:: To do ::
Write every record out again exactly, and keep images out of it.

---+---

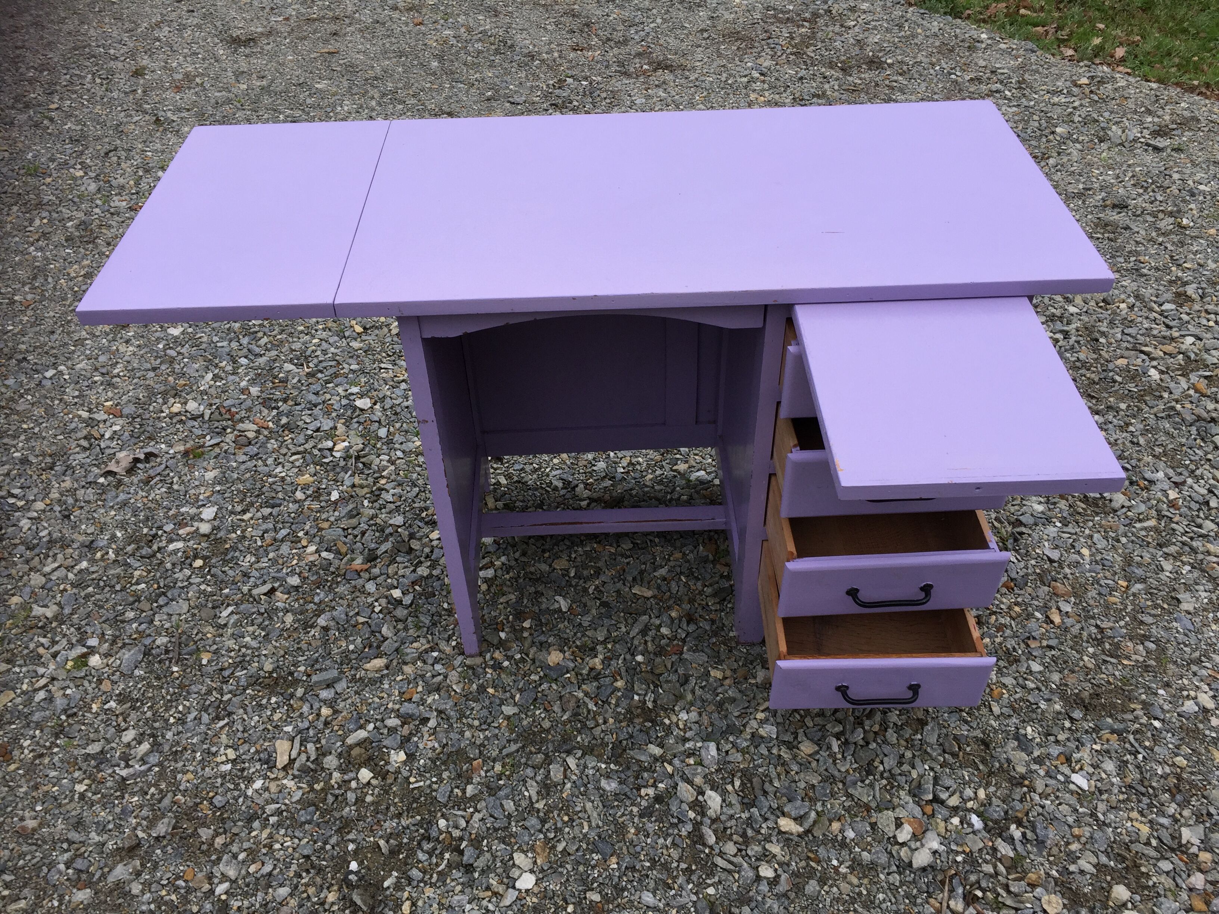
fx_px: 1021
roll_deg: +2.7
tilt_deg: -43.6
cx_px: 610
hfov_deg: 61.7
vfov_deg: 48.2
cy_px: 457
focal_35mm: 29
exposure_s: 1/100
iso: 32
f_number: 2.2
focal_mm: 4.15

---+---

:: Answer ::
fx_px: 1021
roll_deg: +2.7
tilt_deg: -43.6
cx_px: 610
hfov_deg: 61.7
vfov_deg: 48.2
cy_px: 457
focal_35mm: 29
exposure_s: 1/100
iso: 32
f_number: 2.2
focal_mm: 4.15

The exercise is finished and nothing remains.